With so many brands involved, are we seeing advertising that can stand up to the stage where they are performing?

Vivo Mobile Phones is the one that has invested the most in IPL. Vivo has used the platform to really launch the brand in India. To carve a piece of the fiercely competitive mobile handset market, they have signed up with Ranveer Singh. That in today's time is a sure shot way to market leadership, given his immense fan following. The ad is a fast-paced tale of a besotted fan bumping into Ranveer who tries to take a selfie, but her phone is slow and it's Ranveer who is fast with his phone and suddenly she is a star. Vivo is a phone that is fast, takes selfies faster and makes you into a star fastest. In the ultra competitive handset market, it looks like the phone's ability to take a selfie tilts the scale, be it Vivo or Oppo. In the battle of Ranveer, Hritik and Sonam, it's the consumer who is left with a tough choice. To click a selfie or not!

Staying on the category of mobile handsets, the brand that is dominating the airwaves is the Micromax Canvas road roller ad. Why is the white Caucasian male so zoned out in the ad? Why is he driving a road roller crushing phones? Why is he insisting that it doesn't matterwhether you like our phones or not? Is it because we will crush all the competing phones and you won't have any to buy? Or because the world has taken on to Micromax so much that every other phone has been consigned to the dustbin? I wish the road roller runs out of fuel soon and we are spared of the false revolution the brand is trying to foist on us!

Freecharge deserves kudos for using the platform of IPL extremely well. Freecharge was the brand that gave its subscribers cashback on phone recharge. It has added social transactions to the brand. The #LoDoKhatamKaro campaign is really insightful, funny and memorable.
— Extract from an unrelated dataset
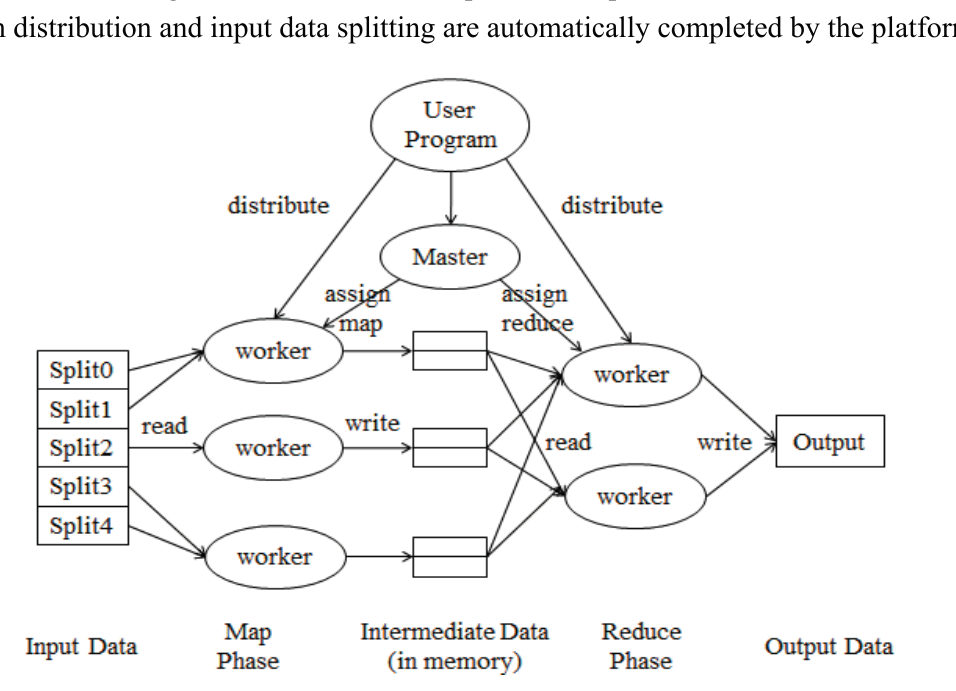
Figure 2. The working principle of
The campaign consists of multiple films, each telling a tale of someone owing money to someone else. Brilliantly acted, casted and scripted. Small nuances of how the two friends have conversation about money in all the ads make them even more loveable. It is difficult to imagine that friends will struggle to split the bill or struggle to remember to clear the 'outstanding', and that is where the brand scores big. It makes fun of those moments and does it well. May be Freecharge can launch the service for all loan defaulters and banks can say this to them quietly: #LoDoKhatamKaro.

Vodafone has been the most consistent performer on IPL stage. The ZooZoos they created some years back is still the reference point for many brands. The new Vodafone ad about a Mom at the airport and Son helping her get a window seat through a video call is too trite. It's amazing that cellphone networks sold 3G services through Video Calls, and now the 4G services are sold through the exact same plank. So if Video Call is the only reason to switch from 3G to 4G, why switch? Vodafone has been master of telling simple tales simply; this time the commercial does seem to have missed the mark.
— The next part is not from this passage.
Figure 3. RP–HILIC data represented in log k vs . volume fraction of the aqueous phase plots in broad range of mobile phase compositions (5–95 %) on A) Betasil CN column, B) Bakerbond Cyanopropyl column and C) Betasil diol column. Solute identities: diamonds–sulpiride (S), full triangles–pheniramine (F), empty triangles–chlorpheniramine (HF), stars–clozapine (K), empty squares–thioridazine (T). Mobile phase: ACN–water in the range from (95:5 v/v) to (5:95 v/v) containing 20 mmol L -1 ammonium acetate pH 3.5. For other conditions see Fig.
Ceat is pushing its SUV tyres on IPL, great contextual connect with IPL being a dominant male viewership event. The commercial is about outdoor rugged adventure, climbing on top of mountains, driving upside down, crossing a lake, even meeting the Loch Ness monster and a bewildered school principal. The school principal is bewildered at the amazing storytelling ability of the child. Aren't children the people with most amazing imagination and ability to tell stories? Just a little twist and the ad would have become smart conversation about outdoors, nature, adventure and tyres. It's not the principal who should be peering out of the window. The child has narrated a perfectly fine story. Now if the principal had complimented the father for helping the child tell stories, the ad would have changed character completely. Isn't that what Dads do?

If we have to look at IPL as the bellwether for advertising industry, then the signs don't foretell a happy story. From TVS Jupiter to Amazon to DBS bank ads, there are many that make little sense. Yet, in the morass of indifferent ads are ads for Freecharge and Crompton LED light. May the light shine brighter.